Bajau people are not seafarers
Bajau people are not seafarers
JAKARTA (JP): An expert on the Bajau, an ethnic group with
origins in Sulawesi, challenged yesterday the long-standing
assumption that the Bajau are sea-faring people.
"If they were a sea-faring people, their boats would have been
much bigger and specially designed for sea voyages such as the
phinisi, a traditional boat of the Bugis people," said Ali
Maturahim, the chairman of Sama (Bajau) Foundation.
Instead, he said, their traditional boats were small, capable
of carrying only four people, and were designed for shallow
water, Antara reported.
The Bajau people are found in Sulawesi, the Philippines and
Malaysia.
Speaking in Kendari, the provincial capital of Southeast
Sulawesi, Ali said that there was various evidence which proved
that the Bajau are actually land-dwellers.

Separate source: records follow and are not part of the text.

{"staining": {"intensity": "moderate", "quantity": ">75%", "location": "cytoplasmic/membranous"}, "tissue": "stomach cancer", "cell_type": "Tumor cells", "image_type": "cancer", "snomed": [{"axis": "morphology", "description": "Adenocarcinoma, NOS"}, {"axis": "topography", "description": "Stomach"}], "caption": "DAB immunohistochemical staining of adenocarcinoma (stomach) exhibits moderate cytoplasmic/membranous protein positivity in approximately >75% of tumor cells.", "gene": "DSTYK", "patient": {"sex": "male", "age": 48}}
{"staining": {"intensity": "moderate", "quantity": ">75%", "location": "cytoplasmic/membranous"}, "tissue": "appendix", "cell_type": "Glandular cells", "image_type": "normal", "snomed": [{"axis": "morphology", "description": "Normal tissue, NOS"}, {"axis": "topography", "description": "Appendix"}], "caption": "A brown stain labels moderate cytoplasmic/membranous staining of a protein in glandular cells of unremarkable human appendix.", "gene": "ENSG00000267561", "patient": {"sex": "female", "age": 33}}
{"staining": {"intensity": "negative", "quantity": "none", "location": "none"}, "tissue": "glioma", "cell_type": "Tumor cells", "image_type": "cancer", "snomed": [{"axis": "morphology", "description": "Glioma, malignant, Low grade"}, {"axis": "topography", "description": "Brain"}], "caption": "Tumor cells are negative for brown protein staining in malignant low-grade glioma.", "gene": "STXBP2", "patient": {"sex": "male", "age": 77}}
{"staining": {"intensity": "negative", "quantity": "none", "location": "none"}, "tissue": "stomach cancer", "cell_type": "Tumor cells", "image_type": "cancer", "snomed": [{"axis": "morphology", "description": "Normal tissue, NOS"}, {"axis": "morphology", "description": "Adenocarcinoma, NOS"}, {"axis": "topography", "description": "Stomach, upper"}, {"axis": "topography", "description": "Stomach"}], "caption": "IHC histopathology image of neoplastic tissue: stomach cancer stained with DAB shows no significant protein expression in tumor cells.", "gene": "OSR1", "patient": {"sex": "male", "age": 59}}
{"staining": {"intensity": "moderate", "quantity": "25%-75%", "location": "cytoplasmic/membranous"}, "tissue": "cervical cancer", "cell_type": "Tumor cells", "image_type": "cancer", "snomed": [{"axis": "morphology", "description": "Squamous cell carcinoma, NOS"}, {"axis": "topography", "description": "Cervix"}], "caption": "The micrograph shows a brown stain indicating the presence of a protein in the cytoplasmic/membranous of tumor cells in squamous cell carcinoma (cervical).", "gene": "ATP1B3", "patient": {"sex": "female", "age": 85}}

Ali pointed, for example, to the importance of horse and lance
figures to the Bajau in Sabah, Malaysia.
That the Bajau are land-dwellers as opposed to sea-faring
people had also been asserted by a French scholar, Ali said,
while identifying the scholar only as Gaynor. Ali said the
Frenchman had conducted research in 1990 and had ascertained that
Bajau actually originated from Balu Island, currently a regency
known as Muna in South Sulawesi.
The Bajau became sea-faring people only because they were
forced off their land by other ethnic groups, Ali said.
Ali's foundation is designed to improve the standard of living
of the Bajau, most of whom now live in poverty, suffer from poor
health and do not receive proper education.
He said that it was more important to study ways of improving
their welfare than to focus too much research on their origins.